The same Marketwatch article takes a poke at Mr. Buffett, advising us to buy stocks from his throne up above. "Be careful buying ANYTHING today," Kyle Bass, managing partner of Hayman Advisors, warned in an Oct. 17 letter to investors. "There will be a time to buy stocks," he added. "That time is a few years into the future when the strong have separated themselves from the week ... a time when unemployment has hit 10% and U.S. GDP has dropped 4-5% (maybe more)." "Mr. Buffett has enough money to be able to have his holdings drop 50% and still fly in his jets and live the way in which he has become accustomed," Bass wrote. "Do you have enough capital to take what you have left, cut it in half, and continue to live the way you have for the past few years? I don't." I don't either.

Barron's has also fessed up, admitting that their recos on both GM stock and bonds have been bad ones. With the price now under $5, admitting that "our enthusiasm for GM was clearly wrong, as was a suggestion that its bonds, like the senior note maturing July 15, 2041, would be more valuable" seems a bit late.

If the market does continue to "look forward," perhaps keep President Elect Obama's words this past week in mind. "There will be many false starts and missteps." I see no reason for stocks to go up at this point. Two more banks failed on Friday and I think that we are a hundred away from the total count. Trying to find a silver lining in Friday's rally is useless. Look no further than the 10% decline the previous two days to find an explanation.

I am curious to see what my readers think of a potential Big 3 bailout.

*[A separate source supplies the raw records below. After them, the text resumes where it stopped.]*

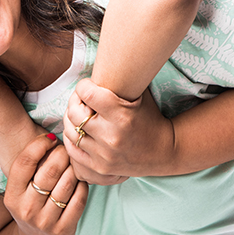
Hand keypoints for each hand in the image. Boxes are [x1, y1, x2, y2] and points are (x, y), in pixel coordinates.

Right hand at [3, 134, 87, 234]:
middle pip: (49, 170)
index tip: (51, 139)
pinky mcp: (63, 229)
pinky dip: (83, 185)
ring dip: (74, 169)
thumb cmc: (31, 209)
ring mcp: (45, 221)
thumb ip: (29, 170)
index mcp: (12, 196)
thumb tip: (50, 136)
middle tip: (68, 149)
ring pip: (67, 183)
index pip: (24, 162)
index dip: (39, 145)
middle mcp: (26, 209)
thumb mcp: (20, 193)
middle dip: (62, 154)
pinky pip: (79, 199)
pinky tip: (81, 181)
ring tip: (75, 163)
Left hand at [63, 78, 177, 177]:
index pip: (87, 93)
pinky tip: (79, 133)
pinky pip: (73, 153)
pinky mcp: (100, 169)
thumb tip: (98, 65)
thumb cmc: (150, 118)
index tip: (87, 86)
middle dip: (74, 102)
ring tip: (79, 115)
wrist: (163, 152)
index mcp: (121, 115)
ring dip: (71, 122)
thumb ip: (119, 83)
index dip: (83, 86)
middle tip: (80, 100)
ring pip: (69, 133)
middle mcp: (111, 137)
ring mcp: (104, 156)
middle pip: (73, 113)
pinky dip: (72, 141)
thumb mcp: (140, 96)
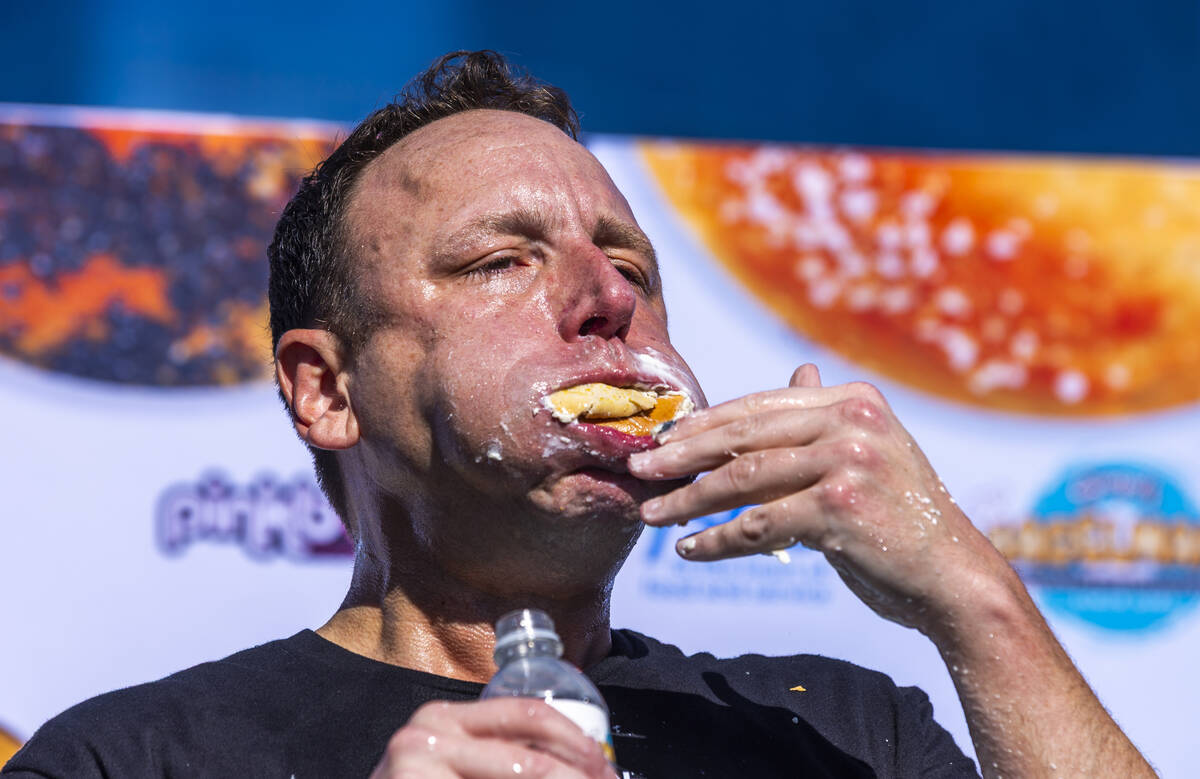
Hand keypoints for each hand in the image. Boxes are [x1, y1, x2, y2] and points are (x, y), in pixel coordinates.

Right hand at [371, 698, 615, 778]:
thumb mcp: (451, 768)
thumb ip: (495, 759)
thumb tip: (581, 767)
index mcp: (444, 719)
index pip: (528, 715)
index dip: (577, 743)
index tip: (606, 769)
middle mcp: (428, 732)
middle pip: (531, 758)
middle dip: (579, 777)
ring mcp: (418, 764)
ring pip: (521, 777)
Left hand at [628, 364, 1014, 636]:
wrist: (954, 579)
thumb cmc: (902, 519)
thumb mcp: (868, 454)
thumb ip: (824, 418)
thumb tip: (797, 373)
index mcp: (853, 400)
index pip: (758, 406)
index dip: (704, 424)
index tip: (661, 440)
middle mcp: (852, 421)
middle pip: (744, 435)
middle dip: (683, 454)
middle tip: (638, 468)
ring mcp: (848, 461)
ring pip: (744, 480)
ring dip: (689, 500)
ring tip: (651, 514)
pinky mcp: (839, 508)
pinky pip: (758, 524)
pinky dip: (718, 540)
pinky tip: (690, 549)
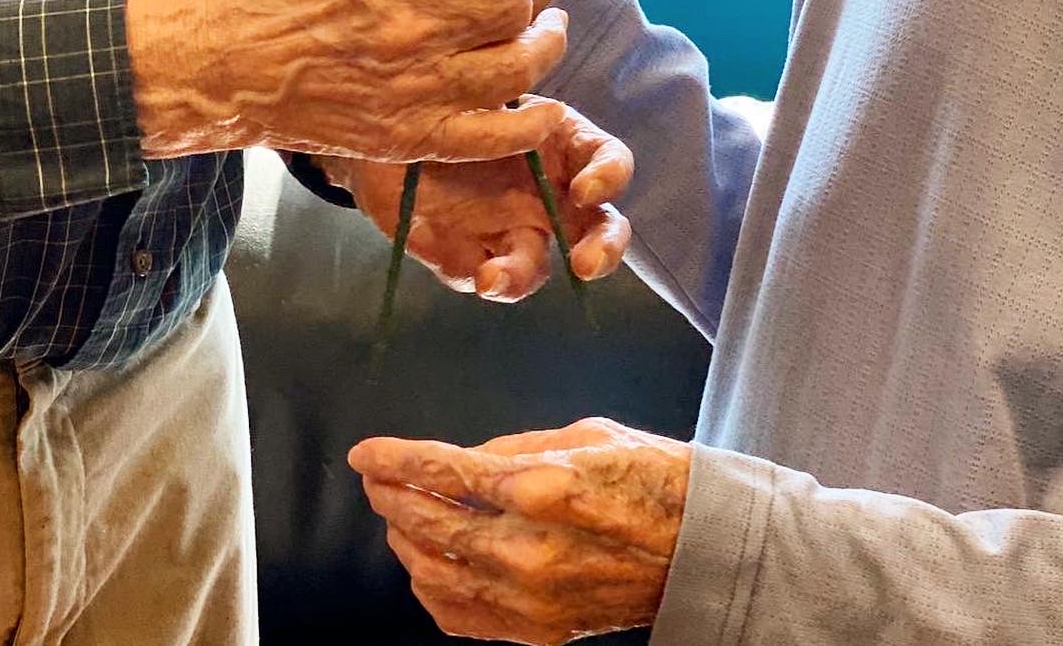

Personally, I'm torn about it. The pension and job losses would be disastrous. But how much more money can we put towards dead companies in dying industries before we let things hit bottom? How soon before Obama signs off on a homeowner bailout, and at what cost to the dollar and our long term economic health?

Thursday, November 6, 2008

Teddy Bears Hate Obama

Maybe that's not true, but BBW stock has plunged 25% over the last few days. It may actually have more to do with them firing their COO on Monday without giving a reason, only to say that he won't be receiving a parting package.

Williams-Sonoma continued their press tour this week by revealing that they may not be able to pay back their revolver if the 4th quarter is worse than projected. Now, this may not put them out of business immediately, but their cost of borrowing will certainly grow, reducing margins which at last check were already negative. Ugly.

One company that may not be as fortunate is Las Vegas Sands, who just flat out admitted today that they may default on their covenants by December, effectively putting them out of business. Recession proof? This was a $150 stock last year.

The retail numbers continue to look like Bush's ratings over the last year. Saks sales down 16%, Nordstrom's down the same, Abercrombie (who insisted on not reducing prices) down 20% in October. And yet, forecasts for the holiday season remain positive albeit reduced by the day. Aside from gas and food at Wal-Mart, I don't see anything selling.

Our friend, John Markman, poses an eerily simple scenario for the Dow falling to 4K by simply reducing P/Es from 25 to 10 under the influence of global recession (and I think we're there). This would reset us to 1995 levels.

Homebuilder D.R. Horton announced an almost $1 billion loss last quarter with cancellation rates hitting 47%. "Market conditions in the home-building industry deteriorated during our fourth fiscal quarter and October, characterized by rising foreclosures, high inventory levels of both new and existing homes and reduced liquidity in the mortgage markets," said Chairman Donald Horton in a prepared statement. "

As I write this, we witness an end of the latest "fally" with the market down 900 points in 2 days, erasing the Obama effect and returning us to reality. Please be on hold still with the temptation to just "buy and hold" for the long term. Markman may not be proven right, but with the ADP report putting jobs losses at 157K (and they've grossly underestimated for 11 straight months now), I would at least wait to see what tomorrow brings.